I can recite enzymes involved in nucleotide biosynthesis, identify the sternohyoid muscle or ilinguinal nerve on a cadaver, tie a square knot, and list pithy acronyms for expressing empathy, but in some ways I still curiously feel like the more I learn, the less I really know.
In his book “Being Mortal”, Atul Gawande suggests that “[we] become a doctor for what [we] imagine to be the satisfaction of the work, and that turns out to be the satisfaction of confidence.” As an engineer, I was drawn to the challenge of solving difficult, intricate problems and the seemingly precise logic of medicine that clinical diagnoses entailed. And while medicine is certainly complex, I have discovered in my limited training that it rarely is so neat and tidy. Even in the comfort of my apartment while studying, I struggle at times to learn the nuances between what seem to be similar presentations. It is daunting to imagine that in a not so distant future, I will need to do the same in front of a patient who expects an actual diagnosis.

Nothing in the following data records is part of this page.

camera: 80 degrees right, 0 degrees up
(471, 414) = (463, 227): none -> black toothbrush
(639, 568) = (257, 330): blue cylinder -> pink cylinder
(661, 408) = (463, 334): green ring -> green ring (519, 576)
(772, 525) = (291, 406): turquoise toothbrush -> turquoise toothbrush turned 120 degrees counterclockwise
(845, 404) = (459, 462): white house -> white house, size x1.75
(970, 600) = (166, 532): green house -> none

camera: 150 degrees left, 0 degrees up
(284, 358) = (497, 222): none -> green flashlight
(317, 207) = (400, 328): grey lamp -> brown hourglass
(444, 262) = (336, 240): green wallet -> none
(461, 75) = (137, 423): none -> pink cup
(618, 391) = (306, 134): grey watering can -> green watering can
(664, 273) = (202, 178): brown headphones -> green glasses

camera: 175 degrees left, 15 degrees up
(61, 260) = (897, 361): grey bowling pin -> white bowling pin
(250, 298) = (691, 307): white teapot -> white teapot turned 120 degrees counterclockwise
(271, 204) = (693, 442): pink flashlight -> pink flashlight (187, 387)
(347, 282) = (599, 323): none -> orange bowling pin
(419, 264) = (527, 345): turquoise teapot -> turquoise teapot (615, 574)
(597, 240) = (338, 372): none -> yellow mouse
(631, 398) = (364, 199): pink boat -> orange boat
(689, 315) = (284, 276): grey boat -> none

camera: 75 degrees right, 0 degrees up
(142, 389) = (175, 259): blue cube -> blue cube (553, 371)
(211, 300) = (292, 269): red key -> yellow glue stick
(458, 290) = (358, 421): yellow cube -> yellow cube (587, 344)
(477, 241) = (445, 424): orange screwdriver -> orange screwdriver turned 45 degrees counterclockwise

Being a pre-clinical student especially in the first year of med school is kind of like being an honorary member of a team in the sense that we probably are not contributing much but are included anyways. I often know just enough to realize that there is still a lot that I do not know. It’s a lot like when you hear the first part of a question and think you know the answer only to hear the second part and realize that you only know half the answer. In the hospital, I hear of diseases like cystic fibrosis and excitedly think “it’s a defect with chloride channels” only to deflatedly realize that while I can describe the genetic mutations that result in the disease, I know little on how to go about treating the patient. And yet maybe that is ok.
I was watching Z as she was making a butterfly out of fuse beads as part of her occupational therapy while at Mott’s Children Hospital. Z was a sweet and energetic thirteen year old girl that had fractured her tibia, fibula, and pelvic bones from a car accident and after 3 months in the hospital, she was to be discharged from the hospital the next day. As she finished her session with the occupational therapist, she said, “I’m thirsty”, but at that point the occupational therapist was more occupied with helping transport her to her session with the physical therapist. As the therapist began packing Z’s belongings, I walked to the water jug dispenser, filled a cup of water, and handed it to Z in the wheelchair. “Thank you”, Z said smiling at me. I couldn’t help but think that I was glad to be of use.
As observers, we have the unique ability to watch without being tied to specific responsibilities. This is a privilege in some ways because at some point in our careers, I imagine we will be saddled with numerous responsibilities and time will become a luxury that we do not have. To pass time, at times I’ll find myself chatting with patient families and the healthcare provider. “How old is she”, I asked the great-grandmother of one such patient. “Two”, she replied as A, the 2 year old patient, adorably crawled on the floor searching for tossed coins as part of her physical therapy. As I conversed with the family member, I learned more of the diagnosis, but also was able to ask clarifying questions to the physical therapist. This sparked further questions from the great-grandmother, who was then able to learn more about appropriate follow up treatment and rationale for the plan.
In the moment of things, I often question my ability to contribute meaningfully in clinic. “What do I really know” I will doubtfully ask myself. But in thinking back on experiences, I realize that sometimes it is in the small things that I can assist in –I can help advocate a bit for patients and their families by helping to ask questions and to provide an extra set of hands when a care provider is busy. These are small things, perhaps barely perceptible, but I like to think that I am helping in some small way.
I tend to think of medicine as a scientific endeavor, but if I really think about it, a good doctor is equally defined by both clinical expertise and people skills such as communication and empathy. I remain confident that somewhere along the way at a place as great as Michigan I will develop the technical expertise. And at this stage while I am still building clinical skills, perhaps it is ok that I don’t know the answers to everything – I can practice in the softer doctoring skills that are perhaps just as important or even more than nucleotide biosynthesis or locating a nerve.